Iran poses a formidable threat to U.S. and allied interests for three principal reasons. Tehran's illegal drive to become a nuclear-weapons state is well underway. The country's 7,000 centrifuges are enriching uranium that could produce enough weapons-grade material for one or more bombs within a year. If Iran continues down that path, whether successfully or not, other Middle Eastern nations will be eager to move forward with their own deterrent nuclear programs. A proliferation cascade would then ensue among countries like Saudi Arabia, Egypt and perhaps Jordan. Before long, matters will have gone beyond the ability of institutions or statecraft to control.
The very existence of Iran's nuclear program is seen to pose an existential threat to Israel. Even an undeclared yet plausible Iranian nuclear threat gives the country an enormous amount of political leverage in its relationships throughout the region. Its ability to coerce neighbors over any disagreement would rise exponentially.
Another issue is Iran's sponsorship and support of terrorist groups — Hezbollah in Lebanon, Hamas in Palestinian areas, and less prominently, Islamic Jihad and the Muslim Brotherhood. Unless Iran ends its support for these organizations, they will ultimately destroy Israel, not to mention their own host countries.
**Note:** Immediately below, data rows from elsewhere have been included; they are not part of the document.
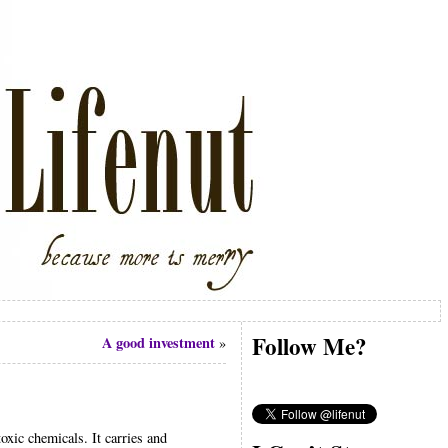
Follow Me?
A good investment
»
oxic chemicals. It carries and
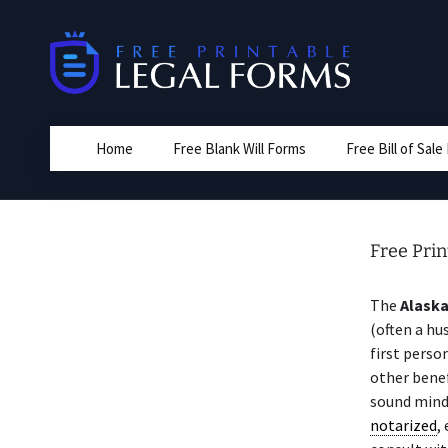
Skip
to
content
Home
Free Blank Will Forms
Free Bill of Sal
Free Prin
The
Alask
(often a hu
first perso
other benef
sound mind
notarized
,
Denying Israel's very right to exist, while openly arming terrorist groups bent on destroying Israel, constitutes aggression by any standard of international law. These deeds ought to be a matter of formal sanction.
President Barack Obama has made clear his wish to engage Iran's government. But he ignores a fundamental question. What, beyond conversation, does engagement mean?
Dealing with Iran, the president needs to use all the tools of diplomacy at his disposal. First, the president needs to strengthen our position by adding partners. Mr. Obama should sit down with moderate Arab states. He should listen to their views and forge an agreed regional security strategy. Such a strategy should include a vigorous program of support for the Iranian opposition, based on a well-funded program of broadcasts and other communications into Iran. This would help the opposition become better organized and grow. Recent surveys reflect that Iran is the most "wired" nation in the Middle East. Nearly 35% of its population is connected to the Internet.
Further, Mr. Obama must raise awareness among our European and Asian allies of how serious a threat to regional peace Iran has become. He should then launch an effort at the United Nations Security Council to impose strong sanctions on anyone supplying gasoline to Iran. This will underline what should be our commitment to defang Iran's nuclear ambitions.
Barack Obama is seeking to craft a doctrine of effective realism, a doctrine that advances our own interests and those of democratic aspirants throughout the world. It will stand or fall on his actions toward Iran in the weeks and months ahead.
Mr. McFarlane, who served as President Ronald Reagan's national security adviser (1983-85), is a senior adviser to the Foundation for Defense of Democracies.